Write out the part of the NIH genetics database post below, starting at "On February 26" and ending at "in the world.".

* Passage to read
◆ ◆ ◆ ◆

Big News in Big Data: NIH Launches Largest and Most Diverse Genetics Database Ever Created

Feb 26, 2014, 7:21 PM, Posted by Nancy Barrand

biobank

Eighteen years ago this month, Big Data had a cultural coming out party when IBM's Deep Blue defeated international chess champion Gary Kasparov in a game. Gary Kasparov was a chess genius. But Deep Blue could mine the records of 700,000 grandmaster chess games and evaluate 200 million positions per second. The famously nimble Kasparov ultimately could not match the brute computing force of Deep Blue. 

This week we mark another historic milestone in Big Data history. This time, there is more at stake than bragging rights from a chess competition. 

On February 26 the National Institutes of Health (NIH) announced it had added comprehensive genetic data for a cohort of 78,000 people to its online genetics database—known as the database for Genotypes and Phenotypes (dbGaP). The transfer of data is a down payment on what is envisioned to be the largest and most diverse repository of high quality genetic data in the world.

◆ ◆ ◆ ◆

* Records shown

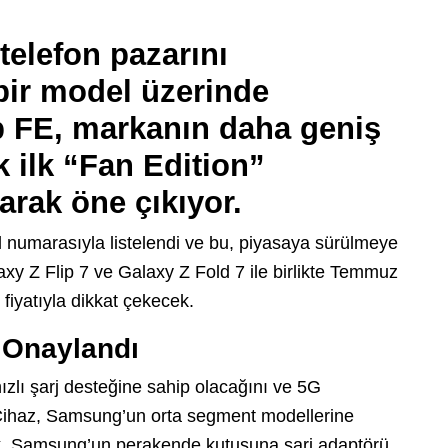
telefon pazarını
bir model üzerinde
p FE
, markanın daha geniş
ek
ilk “Fan Edition”
arak öne çıkıyor.
 numarasıyla listelendi ve bu, piyasaya sürülmeye
axy Z Flip 7 ve Galaxy Z Fold 7 ile birlikte Temmuz
fiyatıyla dikkat çekecek.
 Onaylandı
ızlı şarj desteğine sahip olacağını ve 5G
 Cihaz, Samsung’un orta segment modellerine
cak, Samsung’un perakende kutusuna şarj adaptörü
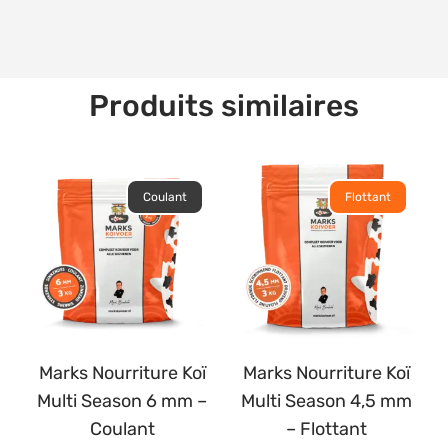
Produits similaires
Coulant
Flottant
Marks Nourriture Koï
Marks Nourriture Koï
Multi Season 6 mm –
Multi Season 4,5 mm
Coulant
– Flottant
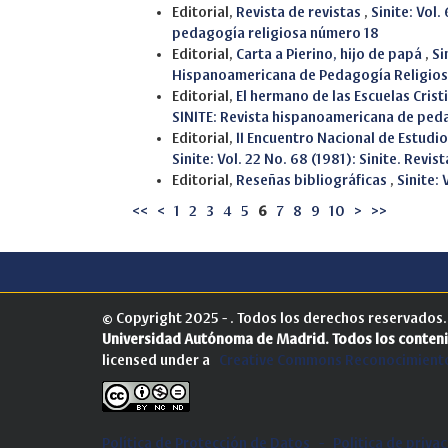
Editorial,
Revista de revistas
,
Sinite: Vol
pedagogía religiosa número 18
Editorial,
Carta a Pierino, hijo de papá
,
Si
Hispanoamericana de Pedagogía Religio
Editorial,
El hermano de las Escuelas Cris
SINITE: Revista hispanoamericana de ped
Editorial,
II Encuentro Nacional de Estudio
Sinite: Vol. 22 No. 68 (1981): Sinite. Re
Editorial,
Reseñas bibliográficas
,
Sinite: 
<<
<
1
2
3
4
5
6
7
8
9
10
>
>>
© Copyright 2025 - . Todos los derechos reservados
Universidad Autónoma de Madrid.
Todos los conteni
licensed under a
Creative Commons Reconocimiento
Política de Protección de Datos
-
Politica de priva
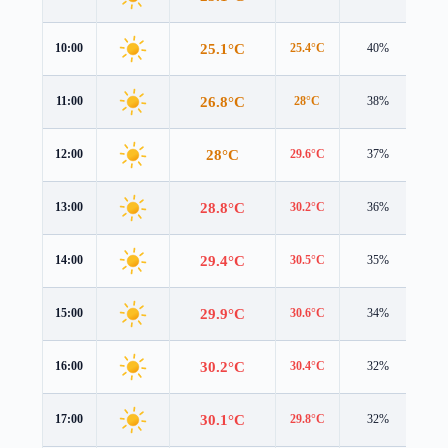
25.1°C
10:00
25.4°C
40%
0.6
26.8°C
11:00
28°C
38%
0.8
28°C
12:00
29.6°C
37%
1.2
28.8°C
13:00
30.2°C
36%
1.7
29.4°C
14:00
30.5°C
35%
2.2
29.9°C
15:00
30.6°C
34%
2.0
30.2°C
16:00
30.4°C
32%
1.7
30.1°C
17:00
29.8°C
32%
1.4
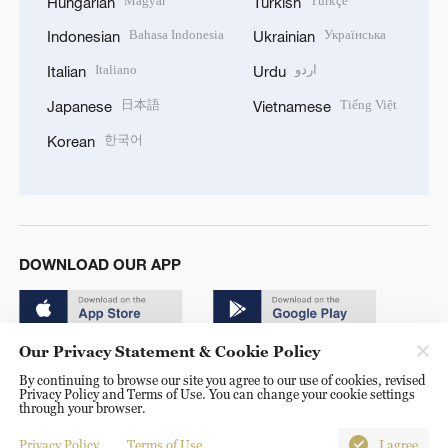
Magyar
Türkçe
Hungarian
Turkish
Bahasa Indonesia
Українська
Indonesian
Ukrainian
Italiano
اردو
Italian
Urdu
日本語
Tiếng Việt
Japanese
Vietnamese
한국어
Korean
DOWNLOAD OUR APP
Our Privacy Statement & Cookie Policy
By continuing to browse our site you agree to our use of cookies, revised
Privacy Policy and Terms of Use. You can change your cookie settings
through your browser.
© China Radio International.CRI. All Rights Reserved. 16A
Shijingshan Road, Beijing, China. 100040
Privacy Policy
Terms of Use
I agree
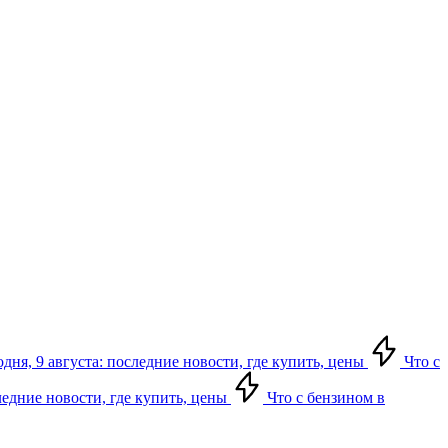
дня, 9 августа: последние новости, где купить, цены
Что с
следние новости, где купить, цены
Что с бензином в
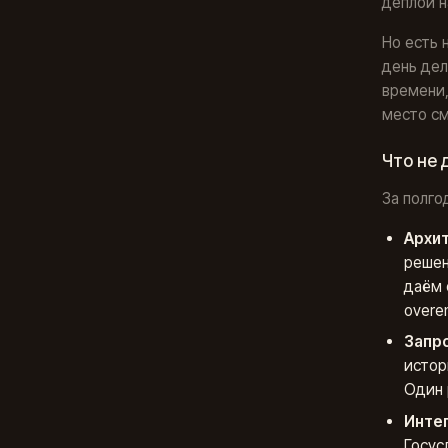
деплой н
Но есть 
день дел
времени,
место см
Что не 
За полго
Архи
решен
даём 
overe
Запро
истор
Один 
Интег
Госус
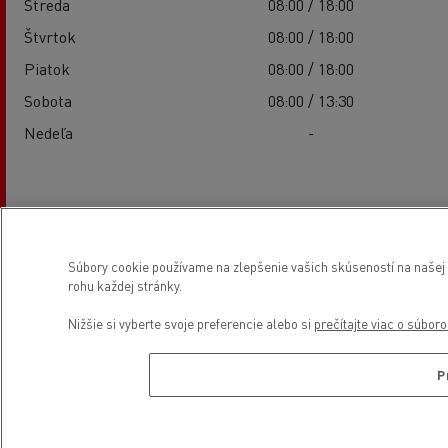
Streda
08:00 / 18:00
Štvrtok
08:00 / 18:00
Piatok
08:00 / 18:00
Sobota
08:00 / 13:30
Nedeľa
-
Služby
Súbory cookie používame na zlepšenie vašich skúseností na našej w
rohu každej stránky.
Nižšie si vyberte svoje preferencie alebo si
prečítajte viac o súbor
P
Elektrické vozidlá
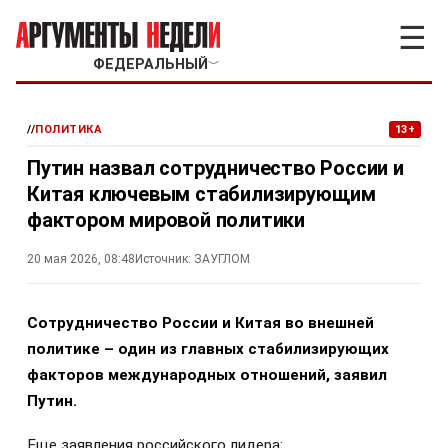
☰
ФЕДЕРАЛЬНЫЙ
﹀
//
ПОЛИТИКА
13+
Путин назвал сотрудничество России и
Китая ключевым стабилизирующим
фактором мировой политики
20 мая 2026, 08:48
Источник:
ЗАУГЛОМ
Сотрудничество России и Китая во внешней
политике – один из главных стабилизирующих
факторов международных отношений, заявил
Путин.
Еще заявления российского лидера:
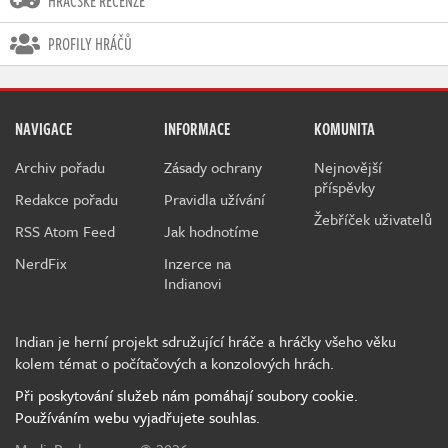
HRÁČSKÉ RECENZE
PROFILY HRÁČŮ
NAVIGACE
INFORMACE
KOMUNITA
Archiv pořadu
Zásady ochrany
Nejnovější
příspěvky
Redakce pořadu
Pravidla užívání
Žebříček uživatelů
RSS Atom Feed
Jak hodnotíme
NerdFix
Inzerce na
Indianovi
Indian je herní projekt sdružující hráče a hráčky všeho věku
kolem témat o počítačových a konzolových hrách.
Při poskytování služeb nám pomáhají soubory cookie.
Používáním webu vyjadřujete souhlas.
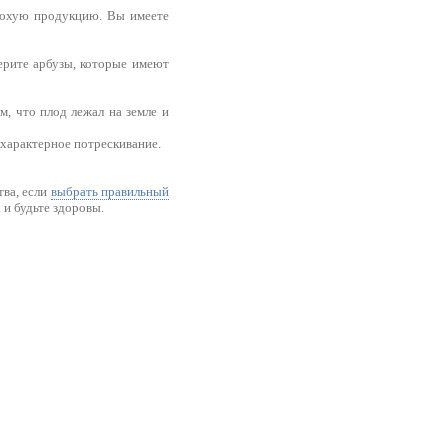
плохую продукцию. Вы имеете
ерите арбузы, которые имеют
м, что плод лежал на земле и
 характерное потрескивание.
тва, если
выбрать правильный
 и будьте здоровы.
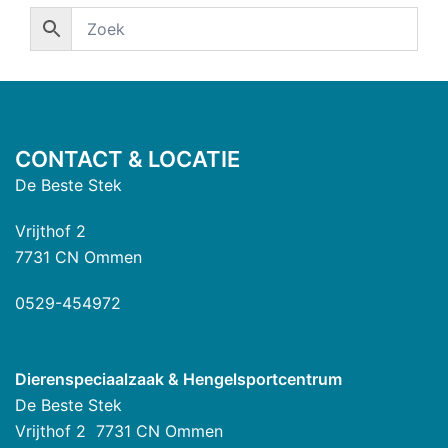
CONTACT & LOCATIE
De Beste Stek
Vrijthof 2
7731 CN Ommen
0529-454972
Dierenspeciaalzaak & Hengelsportcentrum
De Beste Stek
Vrijthof 2 7731 CN Ommen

◆ ◆ ◆ ◆

* Solution below
On February 26 the National Institutes of Health (NIH) announced it had added comprehensive genetic data for a cohort of 78,000 people to its online genetics database—known as the database for Genotypes and Phenotypes (dbGaP). The transfer of data is a down payment on what is envisioned to be the largest and most diverse repository of high quality genetic data in the world.